What you have to do -
Rewrite the data below with "value" changed to "number" and everything else left as it is. Leave the pictures out.

Provided records -
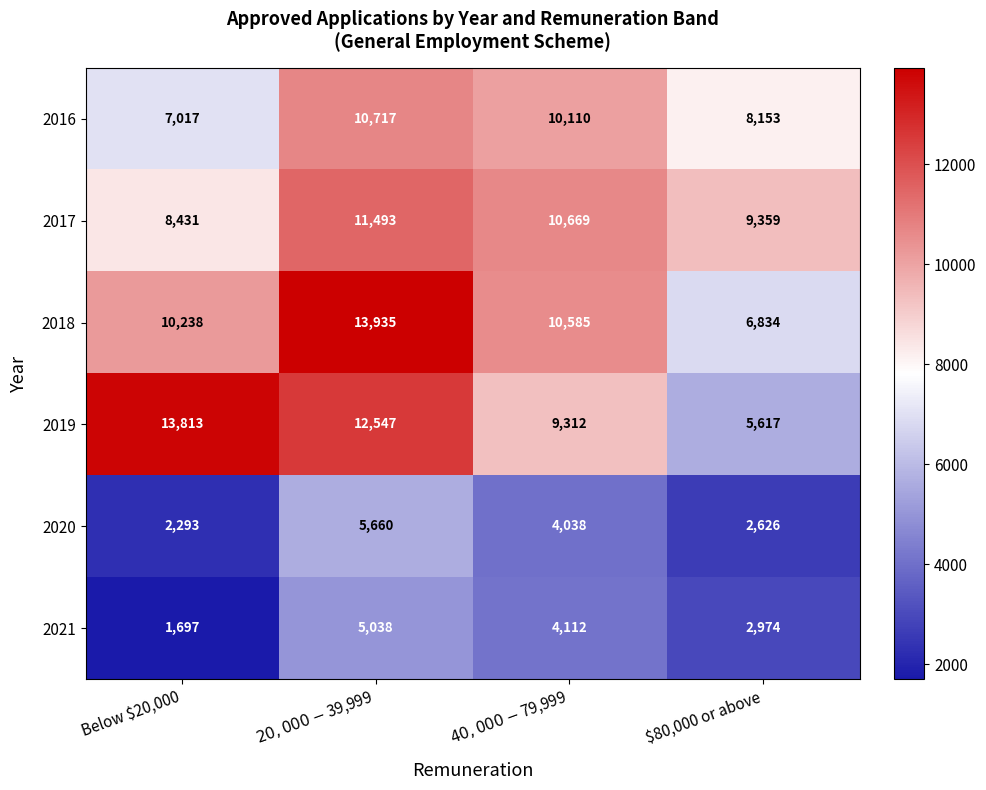

Which series has the largest total across all categories?

2018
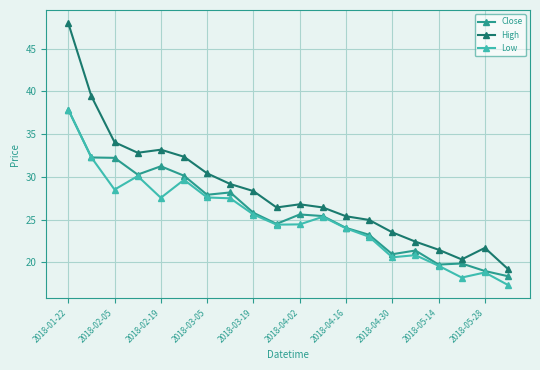

What is the value of the High point at the 17th from the left?

21.5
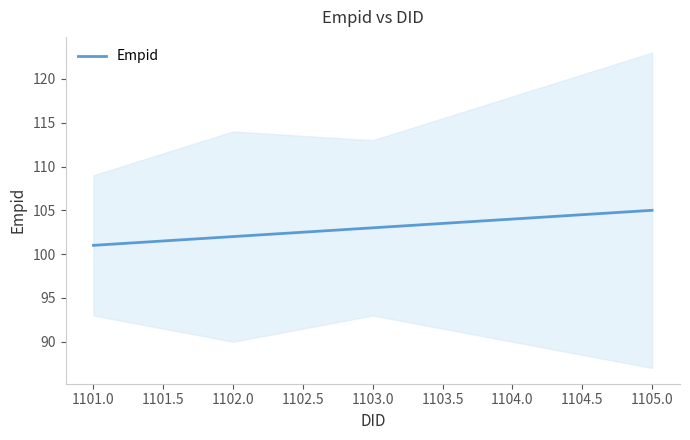

The value of Empid at 1102.0 is 102. True or false?

True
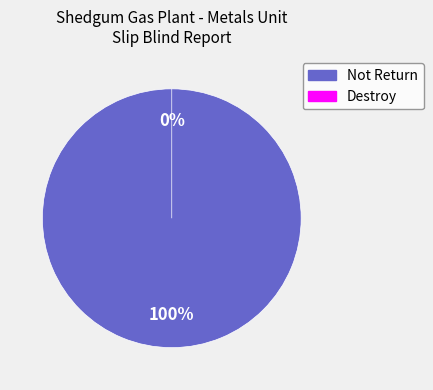

How many slices are in this pie chart?

2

Result for this exercise -
Which series has the largest total across all categories?

2018

What is the number of the High point at the 17th from the left?

21.5

The number of Empid at 1102.0 is 102. True or false?

True

How many slices are in this pie chart?

2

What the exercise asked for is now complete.